Actions towards the Academia:

  • Assist universities to attract young and brilliant students by:
    – identifying, developing and disseminating new and challenging subjects for research;
    – establishing links and cooperation with research centres;
  • Convince universities to recruit new academic members for teaching and research in nuclear disciplines and maintaining expertise in key nuclear areas by:
    – developing, promoting and supporting ENEN exchange courses in nuclear disciplines;
    – disseminating and supporting the concept of life long learning in nuclear disciplines;
    – facilitate and coordinate the participation of universities to European research projects.
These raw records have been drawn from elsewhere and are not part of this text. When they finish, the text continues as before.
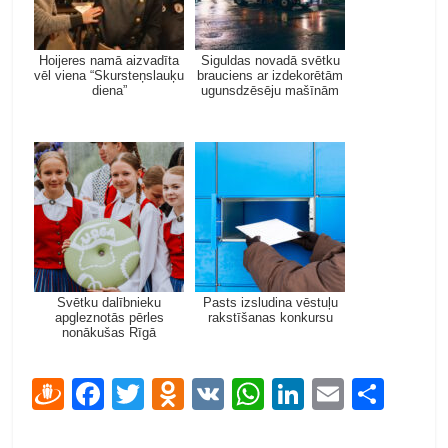
Hoijeres namā aizvadīta
Siguldas novadā svētku
vēl viena “Skursteņslauķu
brauciens ar izdekorētām
diena”
ugunsdzēsēju mašīnām
Svētku dalībnieku
Pasts izsludina vēstuļu
apgleznotās pērles
rakstīšanas konkursu
nonākušas Rīgā
D
F
T
O
V
W
Li
E
S
ra
ac
w
d
K
h
n
m
h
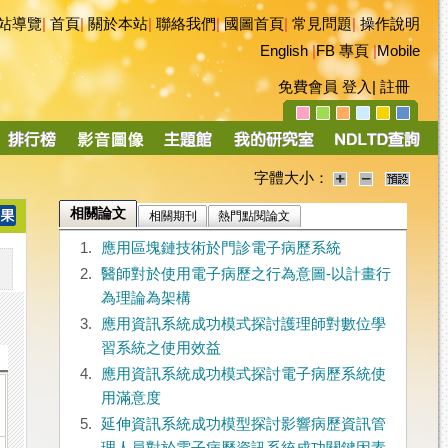
站導覽
|
首頁
|
關於本站
|
聯絡我們
|
國圖首頁
|
常見問題
|
操作說明
English
|
FB 專頁
|
Mobile
免費會員
登入
|
註冊
字體大小：
相關論文
相關期刊
熱門點閱論文
1.
應用區塊鏈技術於門診電子病歷系統
2.
醫師對於使用電子病歷之行為意圖-以計畫行
為理論為架構
3.
應用資訊系統成功模式探討護理師對數位學
習系統之使用效益
4.
應用資訊系統成功模式探討電子病歷系統使
用滿意度
5.
延伸資訊系統成功模型探討影響病歷資訊管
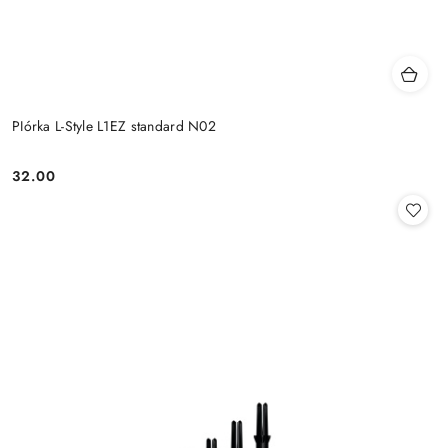
PIórka L-Style L1EZ standard N02
32.00
Cena:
Actions towards End-Users:

  • Conserve the nuclear knowledge and improve the expertise by developing and establishing databases, web sites and distance learning tools;
  • Define the goals and set up the criteria for professional recognition and recruitment throughout the EU;
  • Provide resources and lecturers for advanced training courses, professional upgrades and continual training programmes;
  • Identify, disseminate and support interesting projects and research topics for internships, master theses and PhDs.

Historical background

Historically, ENEN was initially established as a French association called “Réseau Européen pour l’Enseignement des Sciences Nucléaires-ENEN” (ENEN Association), a nonprofit association established on 22 September 2003 under the French Law.

On 28 September 2018, the association transferred its activities to Brussels, Belgium. During this international legal reestructuring, the international nonprofit organization (aisbl) entity “European Nuclear Education Network” absorbed the activities of the french association “Réseau Européen pour l’Enseignement des Sciences Nucléaires-ENEN”, taking place at the same time the conclusion of activity of the latest.

The “European Nuclear Engineering Network” project was launched under the 5th framework programme of the European Commission in January 2002. It established the basis for conserving nuclear knowledge and expertise, created a European High Education Area for nuclear disciplines, and initiated the implementation of the Bologna declaration in nuclear disciplines.

The European Nuclear Education Network (ENEN) Association was established afterwards on the basis of the European High Education Area by the partners of the “European Nuclear Engineering Network” project. The ENEN was given a more permanent character and a legal status by the foundation of the ENEN Association, a nonprofit international organization on 22 September 2003 under the French law of 1901.

The Lisbon EU 2000 summit proposed the strategic goal for the European Union to become the most competitive knowledge-based economy with more and better employment and social cohesion by 2010. It says: “Although the number of nuclear scientist and technologist may appear to be sufficient today in some countries, there are indicators that future expertise is at risk. In most countries, there are now fewer comprehensive, high quality nuclear technology programmes at universities than before. The ability of universities to attract top quality students, meet future staffing requirements of the nuclear industry, and conduct leading-edge research is becoming seriously compromised.”